(Dataset entries)
--------------------------------------------------

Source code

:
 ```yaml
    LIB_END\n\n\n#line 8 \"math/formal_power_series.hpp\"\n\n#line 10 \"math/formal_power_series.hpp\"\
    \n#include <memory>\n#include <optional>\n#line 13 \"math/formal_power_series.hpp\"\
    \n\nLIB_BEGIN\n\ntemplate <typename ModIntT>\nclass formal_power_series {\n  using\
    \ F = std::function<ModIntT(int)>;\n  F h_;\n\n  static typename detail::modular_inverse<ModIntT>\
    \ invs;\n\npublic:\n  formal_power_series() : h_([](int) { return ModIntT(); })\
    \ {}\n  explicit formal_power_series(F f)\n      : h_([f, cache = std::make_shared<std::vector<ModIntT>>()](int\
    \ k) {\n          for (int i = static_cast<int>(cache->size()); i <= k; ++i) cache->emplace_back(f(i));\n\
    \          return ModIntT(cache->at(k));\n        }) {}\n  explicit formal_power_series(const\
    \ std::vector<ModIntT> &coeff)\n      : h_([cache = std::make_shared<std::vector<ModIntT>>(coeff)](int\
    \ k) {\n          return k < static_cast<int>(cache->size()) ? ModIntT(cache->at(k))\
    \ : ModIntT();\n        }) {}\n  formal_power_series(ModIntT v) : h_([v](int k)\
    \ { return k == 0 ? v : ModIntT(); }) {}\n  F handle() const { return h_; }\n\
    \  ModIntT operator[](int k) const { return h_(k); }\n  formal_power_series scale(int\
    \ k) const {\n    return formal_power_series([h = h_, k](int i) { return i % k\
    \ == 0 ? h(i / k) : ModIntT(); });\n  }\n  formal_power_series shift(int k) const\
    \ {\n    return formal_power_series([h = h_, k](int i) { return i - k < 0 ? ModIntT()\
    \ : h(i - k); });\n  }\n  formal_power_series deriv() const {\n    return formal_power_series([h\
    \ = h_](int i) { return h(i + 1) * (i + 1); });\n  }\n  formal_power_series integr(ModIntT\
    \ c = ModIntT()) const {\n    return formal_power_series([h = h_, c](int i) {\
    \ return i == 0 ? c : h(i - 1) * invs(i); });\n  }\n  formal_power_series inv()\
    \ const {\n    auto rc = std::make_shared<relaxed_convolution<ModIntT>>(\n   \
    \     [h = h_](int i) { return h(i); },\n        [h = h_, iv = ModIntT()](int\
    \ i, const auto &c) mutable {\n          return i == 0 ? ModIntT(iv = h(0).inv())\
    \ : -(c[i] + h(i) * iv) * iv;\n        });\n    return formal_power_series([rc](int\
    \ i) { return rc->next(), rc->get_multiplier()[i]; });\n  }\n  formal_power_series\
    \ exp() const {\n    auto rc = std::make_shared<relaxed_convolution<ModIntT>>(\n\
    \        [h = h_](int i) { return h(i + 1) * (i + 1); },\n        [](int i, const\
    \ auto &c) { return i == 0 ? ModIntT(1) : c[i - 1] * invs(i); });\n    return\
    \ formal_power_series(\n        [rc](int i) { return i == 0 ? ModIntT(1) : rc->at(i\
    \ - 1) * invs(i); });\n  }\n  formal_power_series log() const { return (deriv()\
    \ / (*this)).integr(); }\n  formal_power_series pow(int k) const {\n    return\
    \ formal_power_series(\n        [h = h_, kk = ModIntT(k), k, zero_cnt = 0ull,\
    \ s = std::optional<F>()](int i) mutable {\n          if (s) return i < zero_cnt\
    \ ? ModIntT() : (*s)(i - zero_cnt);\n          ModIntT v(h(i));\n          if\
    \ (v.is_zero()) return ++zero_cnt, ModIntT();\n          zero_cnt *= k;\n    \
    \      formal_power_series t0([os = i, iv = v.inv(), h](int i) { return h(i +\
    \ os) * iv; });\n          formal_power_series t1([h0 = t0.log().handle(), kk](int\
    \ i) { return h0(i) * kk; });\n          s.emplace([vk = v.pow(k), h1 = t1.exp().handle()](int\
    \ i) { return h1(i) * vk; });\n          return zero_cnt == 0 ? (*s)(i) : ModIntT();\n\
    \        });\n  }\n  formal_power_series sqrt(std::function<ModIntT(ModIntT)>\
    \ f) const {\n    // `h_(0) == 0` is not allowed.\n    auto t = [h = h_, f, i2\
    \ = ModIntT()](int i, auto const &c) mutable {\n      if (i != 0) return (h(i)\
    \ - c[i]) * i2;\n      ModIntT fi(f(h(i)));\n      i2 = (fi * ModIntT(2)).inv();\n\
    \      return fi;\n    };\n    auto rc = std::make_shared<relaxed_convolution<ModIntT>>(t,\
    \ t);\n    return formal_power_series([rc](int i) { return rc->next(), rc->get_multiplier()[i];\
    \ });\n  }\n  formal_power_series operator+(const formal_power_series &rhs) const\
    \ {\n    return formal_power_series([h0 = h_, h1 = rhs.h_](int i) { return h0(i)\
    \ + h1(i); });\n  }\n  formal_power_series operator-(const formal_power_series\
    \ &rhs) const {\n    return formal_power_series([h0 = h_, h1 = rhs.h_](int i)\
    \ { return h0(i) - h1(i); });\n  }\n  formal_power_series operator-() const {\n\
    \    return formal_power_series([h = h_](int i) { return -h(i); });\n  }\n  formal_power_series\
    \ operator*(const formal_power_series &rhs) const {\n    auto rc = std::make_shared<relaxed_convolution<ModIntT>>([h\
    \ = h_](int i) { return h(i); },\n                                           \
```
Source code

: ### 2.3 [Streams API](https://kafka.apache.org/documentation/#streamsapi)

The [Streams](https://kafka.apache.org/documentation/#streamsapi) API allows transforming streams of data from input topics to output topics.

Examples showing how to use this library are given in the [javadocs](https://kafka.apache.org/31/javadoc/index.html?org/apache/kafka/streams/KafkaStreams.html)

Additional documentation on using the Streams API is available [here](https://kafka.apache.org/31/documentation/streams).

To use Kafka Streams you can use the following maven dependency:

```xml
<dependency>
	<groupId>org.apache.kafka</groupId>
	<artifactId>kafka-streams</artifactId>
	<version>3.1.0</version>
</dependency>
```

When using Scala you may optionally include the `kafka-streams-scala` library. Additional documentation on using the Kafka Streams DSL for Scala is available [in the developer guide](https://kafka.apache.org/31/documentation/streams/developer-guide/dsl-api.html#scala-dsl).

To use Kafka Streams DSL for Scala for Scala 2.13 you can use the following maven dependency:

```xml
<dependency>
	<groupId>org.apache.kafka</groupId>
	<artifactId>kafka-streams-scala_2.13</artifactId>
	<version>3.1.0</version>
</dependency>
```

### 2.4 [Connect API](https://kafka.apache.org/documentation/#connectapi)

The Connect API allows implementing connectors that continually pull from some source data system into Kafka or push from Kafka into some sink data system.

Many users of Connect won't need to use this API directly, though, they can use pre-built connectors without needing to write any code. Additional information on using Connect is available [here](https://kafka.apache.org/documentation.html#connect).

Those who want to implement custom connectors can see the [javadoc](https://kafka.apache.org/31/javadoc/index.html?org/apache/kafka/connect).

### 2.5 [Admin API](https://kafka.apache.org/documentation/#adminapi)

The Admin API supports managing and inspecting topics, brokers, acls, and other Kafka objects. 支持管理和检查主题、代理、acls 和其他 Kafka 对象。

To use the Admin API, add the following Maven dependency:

--------------------------------------------------

Work to be completed: The expected answer is each line of the records above that includes the string "Additional".

Result:
Additional documentation on using the Streams API is available [here](https://kafka.apache.org/31/documentation/streams).
When using Scala you may optionally include the `kafka-streams-scala` library. Additional documentation on using the Kafka Streams DSL for Scala is available [in the developer guide](https://kafka.apache.org/31/documentation/streams/developer-guide/dsl-api.html#scala-dsl).
Many users of Connect won't need to use this API directly, though, they can use pre-built connectors without needing to write any code. Additional information on using Connect is available [here](https://kafka.apache.org/documentation.html#connect).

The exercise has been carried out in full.